Analiza operacji finansowych na rachunku bankowym pozwanej pozwala na niewątpliwe ustalenie, że pozwana poza finansowaniem kosztów remontu, uiszczaniem opłat za media, wydatkowała znaczne kwoty na bieżące utrzymanie stron. Z punktu widzenia dyspozycji przepisu art. 226 § 1 zd. pierwsze k.c. bez znaczenia są te ostatnie wydatki, jak również koszty zakupu prezentów dla powoda. Korzyści bowiem jakie powód uzyskał z nieruchomości wynikają z zaoszczędzonych przez niego wydatków związanych z zamieszkiwaniem na nieruchomości pozwanej w okresie prawie 4 miesięcy, które ponosiłby zamieszkując poza tą nieruchomością. Dotyczy to czynszu należnego za korzystanie z nieruchomości, jak również opłat za korzystanie z mediów.

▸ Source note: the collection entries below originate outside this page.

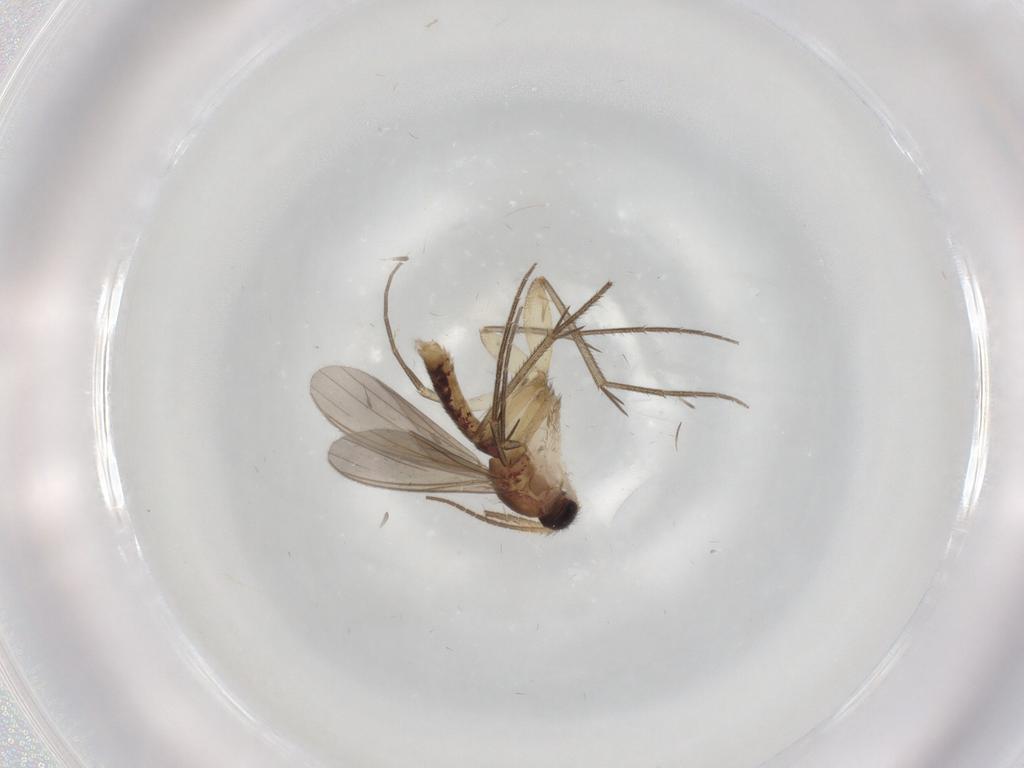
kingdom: Animalia
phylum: Arthropoda
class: Insecta
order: Diptera
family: Mycetophilidae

Powód powinien wykazać, że zaoszczędzone wydatki są niższe, aniżeli wysokość poniesionych wyłącznie przez niego nakładów na nieruchomość. Temu celowi służył między innymi dowód z opinii biegłego z zakresu budownictwa, który to dowód nie został przeprowadzony przez Sąd z uzasadnieniem oddalenia wniosku dowodowego powoda błędną tezą dowodową. W ocenie Sądu Okręgowego wniosek powoda podlegał oddaleniu, ale z innej przyczyny. Tym samym zarzut apelacji naruszenia przepisów prawa procesowego, to jest art. 217 § 1 i 2 k.p.c. w zw. z art. 227 k.p.c. i art. 278 § 1 i 2 k.p.c. przez ich nie zastosowanie, nie zasługiwał na podzielenie. Skoro niekwestionowanym przez strony jest fakt przeprowadzenia remontu, sfinansowanego niewątpliwie przynajmniej w części przez pozwaną, to biegły powinien ustalić wartość nakładów materiałowych i robocizny w dacie ich poniesienia, aby Sąd mógł w pierwszej kolejności ustalić udział powoda w poniesieniu tych nakładów. W sytuacji jednak braku rachunków, faktur na zakup materiałów, których cena w zależności od jakości, producenta, miejsca nabycia, różni się, wykonanie tej opinii bez oględzin biegłego, z uwagi na przeprowadzony gruntowny remont domu przez jego obecną właścicielkę, jest niemożliwe. Niemożność dokonania oględzin wykonanych robót, poza wstawieniem drzwi wejściowych, uniemożliwia także ocenę jakości tych robót, która zarówno przez pozwaną jak i obecną właścicielkę nieruchomości została oceniona na bardzo niską, wręcz zaniżającą wartość nieruchomości.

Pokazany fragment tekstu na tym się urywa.